REQUIRED WORK:
Look below for the line with "right hip: (772, 233)" and the line with "left hip: (186, 230)"; repeat exactly those two lines and all lines between them, but no pictures.

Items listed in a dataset
┄┄┄┄┄┄┄┄┄┄

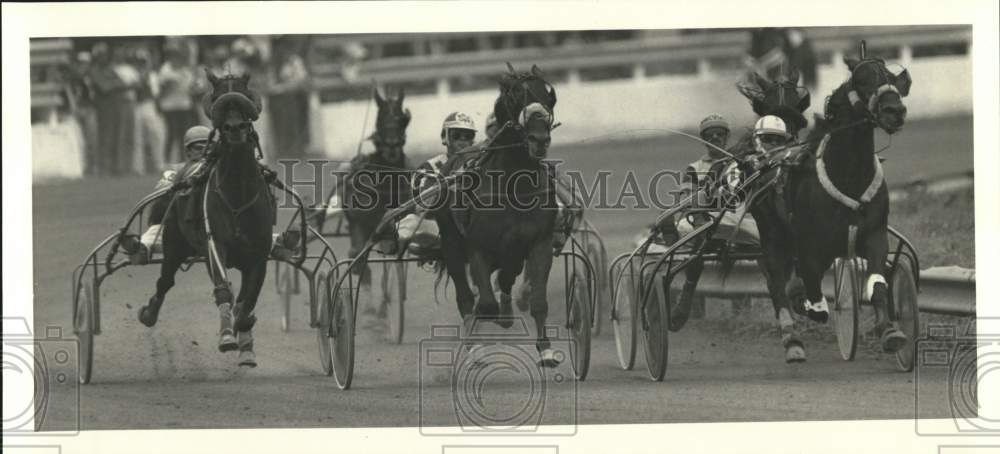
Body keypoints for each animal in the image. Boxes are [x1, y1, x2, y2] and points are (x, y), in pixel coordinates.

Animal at [135, 72, 274, 368]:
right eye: (218, 97)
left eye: (245, 95)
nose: (234, 128)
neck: (237, 192)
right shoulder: (215, 245)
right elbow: (223, 289)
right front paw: (228, 336)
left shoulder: (259, 255)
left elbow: (248, 300)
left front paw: (245, 337)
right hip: (174, 245)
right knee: (165, 281)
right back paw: (149, 313)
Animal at [436, 63, 564, 368]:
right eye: (515, 96)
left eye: (549, 96)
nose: (539, 139)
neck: (513, 183)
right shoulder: (477, 247)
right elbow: (484, 304)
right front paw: (476, 344)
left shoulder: (539, 243)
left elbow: (538, 300)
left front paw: (546, 350)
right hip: (451, 244)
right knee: (465, 296)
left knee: (506, 277)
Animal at [752, 42, 912, 362]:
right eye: (861, 80)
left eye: (891, 77)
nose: (894, 110)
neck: (848, 175)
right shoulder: (811, 245)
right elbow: (811, 293)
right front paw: (811, 307)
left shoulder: (874, 234)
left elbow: (877, 284)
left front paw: (890, 331)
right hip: (772, 233)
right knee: (776, 284)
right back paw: (792, 339)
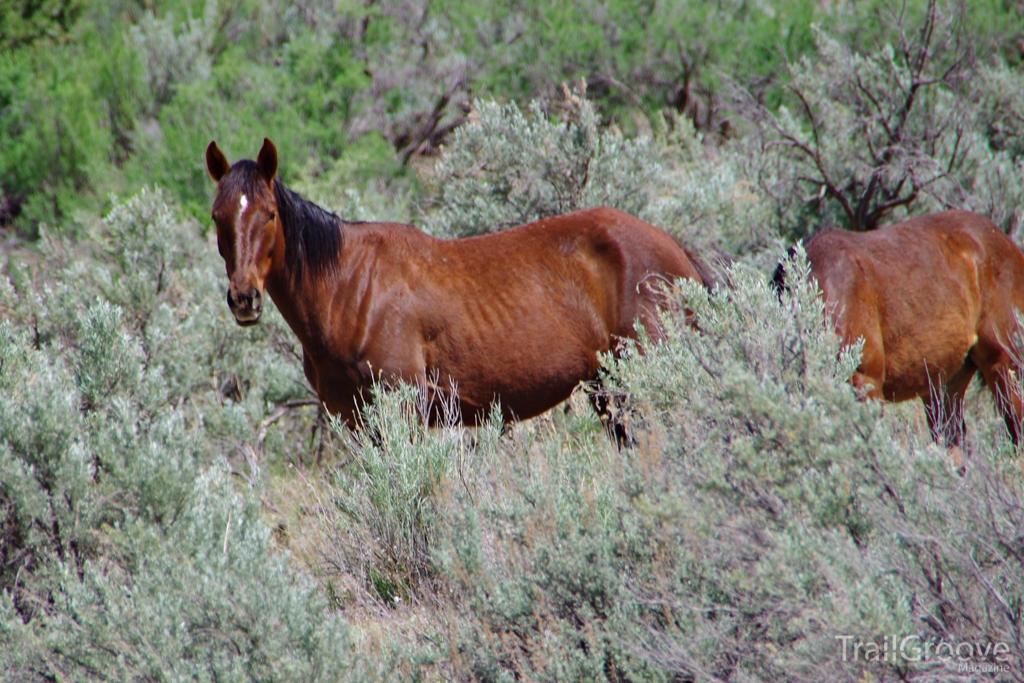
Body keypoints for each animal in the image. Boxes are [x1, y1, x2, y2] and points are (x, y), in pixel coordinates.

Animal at [204, 138, 708, 432]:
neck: (349, 288)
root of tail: (677, 250)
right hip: (607, 388)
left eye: (270, 214)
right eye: (217, 216)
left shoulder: (404, 411)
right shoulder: (355, 421)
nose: (244, 298)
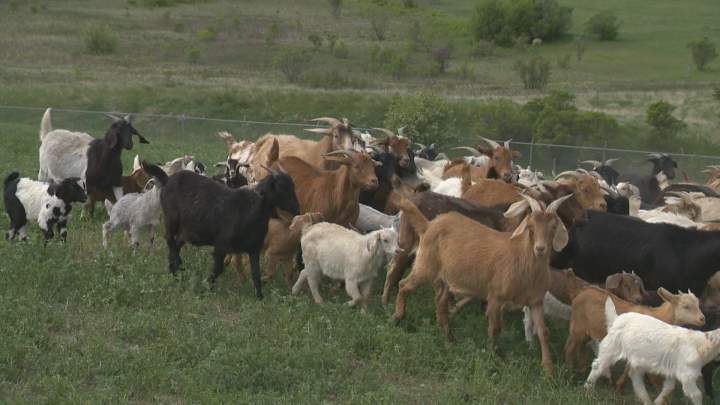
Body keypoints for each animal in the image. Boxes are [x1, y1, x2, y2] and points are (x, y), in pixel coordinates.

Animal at [160, 165, 299, 299]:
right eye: (281, 187)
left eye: (293, 185)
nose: (297, 208)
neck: (252, 209)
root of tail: (168, 180)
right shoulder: (221, 246)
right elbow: (218, 269)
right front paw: (206, 286)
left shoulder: (254, 248)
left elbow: (256, 273)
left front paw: (260, 297)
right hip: (171, 220)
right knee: (170, 241)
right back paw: (174, 270)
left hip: (186, 230)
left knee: (176, 244)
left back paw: (175, 269)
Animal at [392, 194, 572, 374]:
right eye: (530, 226)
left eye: (553, 226)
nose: (540, 249)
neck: (522, 259)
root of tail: (428, 225)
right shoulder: (495, 297)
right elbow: (495, 327)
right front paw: (495, 355)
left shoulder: (536, 301)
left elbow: (544, 332)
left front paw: (548, 369)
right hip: (426, 266)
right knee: (403, 284)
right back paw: (398, 317)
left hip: (444, 278)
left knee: (440, 303)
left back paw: (450, 339)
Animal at [585, 298, 717, 405]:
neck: (700, 344)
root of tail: (616, 319)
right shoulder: (687, 374)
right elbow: (696, 394)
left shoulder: (673, 371)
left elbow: (668, 387)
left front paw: (658, 401)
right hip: (612, 348)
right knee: (598, 366)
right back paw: (588, 388)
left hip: (638, 359)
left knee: (634, 375)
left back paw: (646, 400)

┄┄┄┄┄┄┄┄┄┄

EXERCISE ANSWER:
right hip: (772, 233)
right knee: (776, 284)
right back paw: (792, 339)
Body keypoints for each animal in the image. Boxes are [x1, y1, x2, y2] and points are (x, y), in pixel coordinates.

Animal at [204, 138, 708, 432]:
neck: (349, 288)
root of tail: (677, 250)
right hip: (607, 388)
left eye: (270, 214)
right eye: (217, 216)
left shoulder: (404, 411)
right shoulder: (355, 421)
nose: (244, 298)
Body keypoints for each animal in the image. Boxes are [x1, y1, x2, y2] and points are (x, y), in pixel coordinates.

Animal at [160, 165, 299, 299]:
right eye: (281, 187)
left eye: (293, 185)
nose: (297, 208)
neck: (252, 209)
root of tail: (168, 180)
right shoulder: (221, 246)
right elbow: (218, 269)
right front paw: (206, 286)
left shoulder: (254, 248)
left elbow: (256, 273)
left front paw: (260, 297)
right hip: (171, 220)
right knee: (170, 241)
right back paw: (174, 270)
left hip: (186, 230)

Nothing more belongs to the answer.